▶ [DATA SEGMENT]
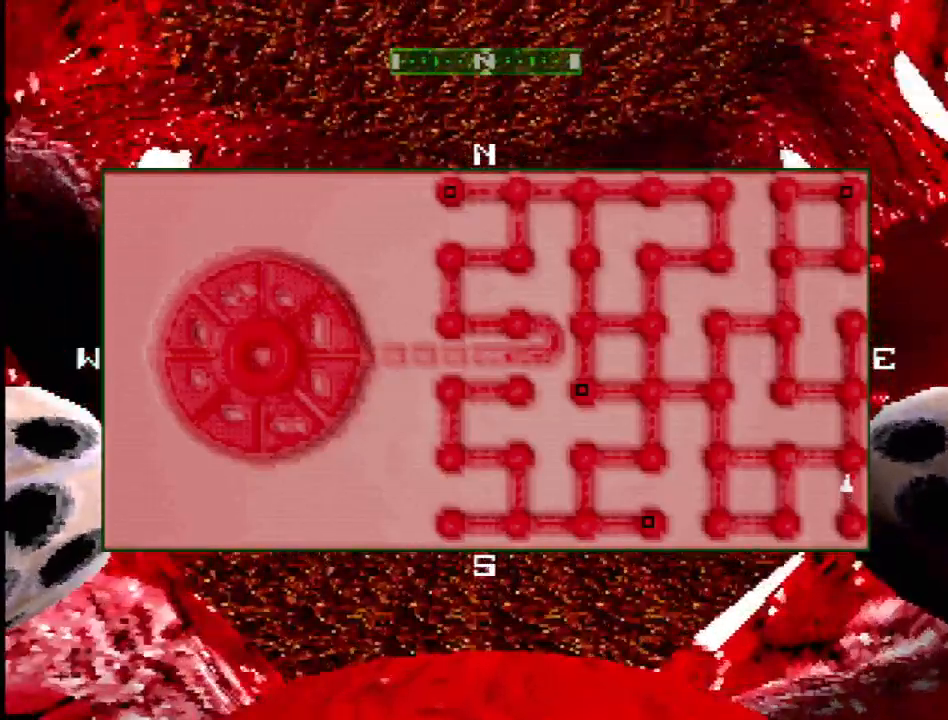
{"buttons": [], "events": [[17, "SQUARE", "up"], [100, "CROSS", "up"]]}
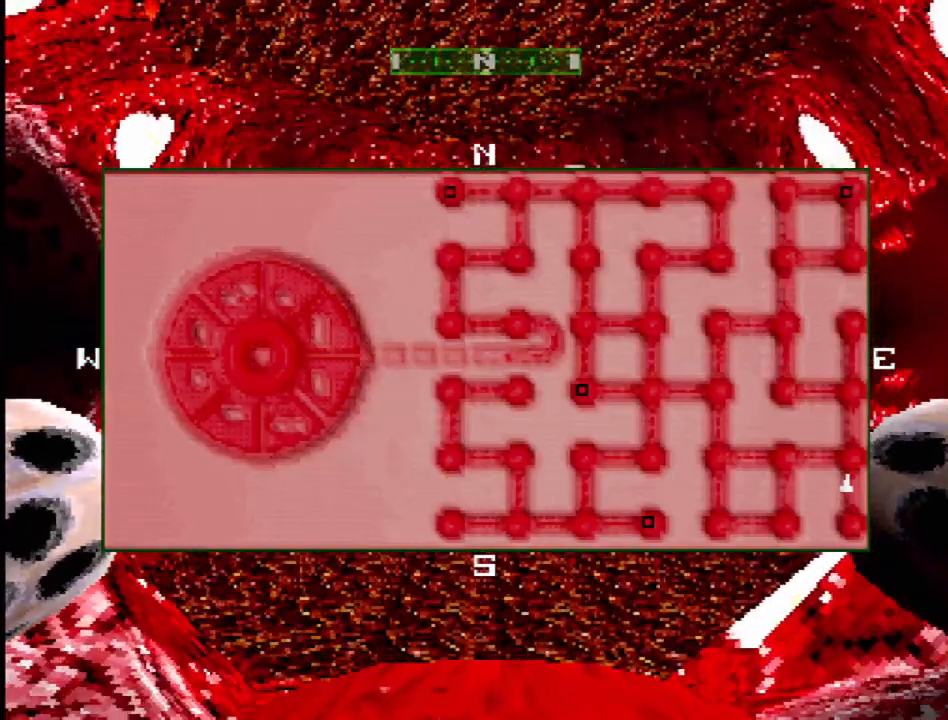
{"buttons": ["SQUARE"], "events": [[100, "SQUARE", "down"]]}
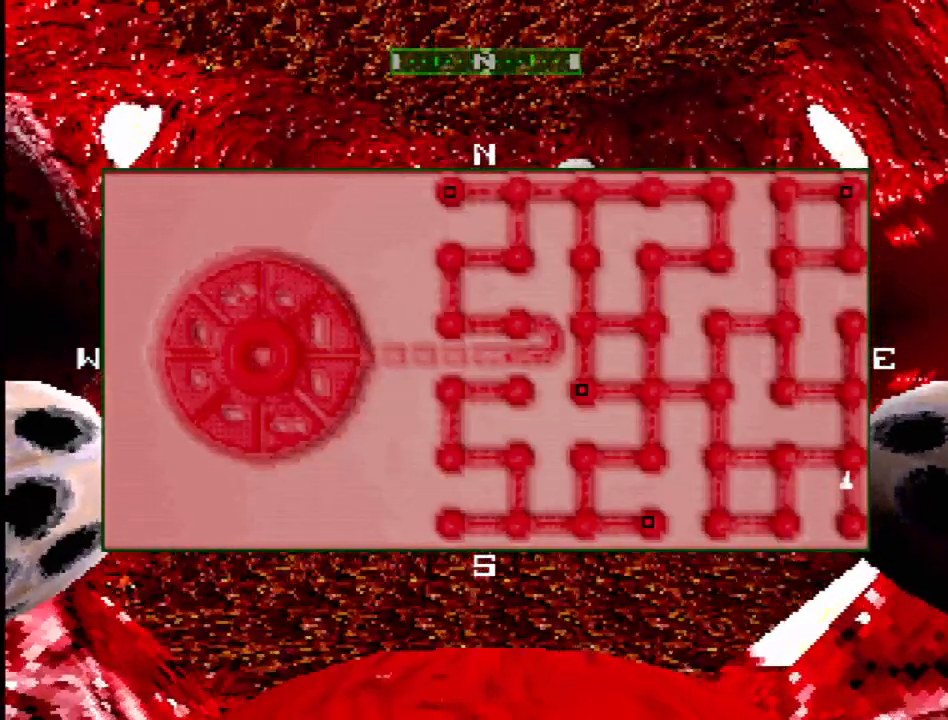
{"buttons": ["SQUARE"], "events": []}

▶ [TASK INSTRUCTIONS]
Leave out the pictures and retype every line above exactly.

▶ [WRITTEN ANSWER]
{"buttons": [], "events": [[17, "SQUARE", "up"], [100, "CROSS", "up"]]}
{"buttons": ["SQUARE"], "events": [[100, "SQUARE", "down"]]}
{"buttons": ["SQUARE"], "events": []}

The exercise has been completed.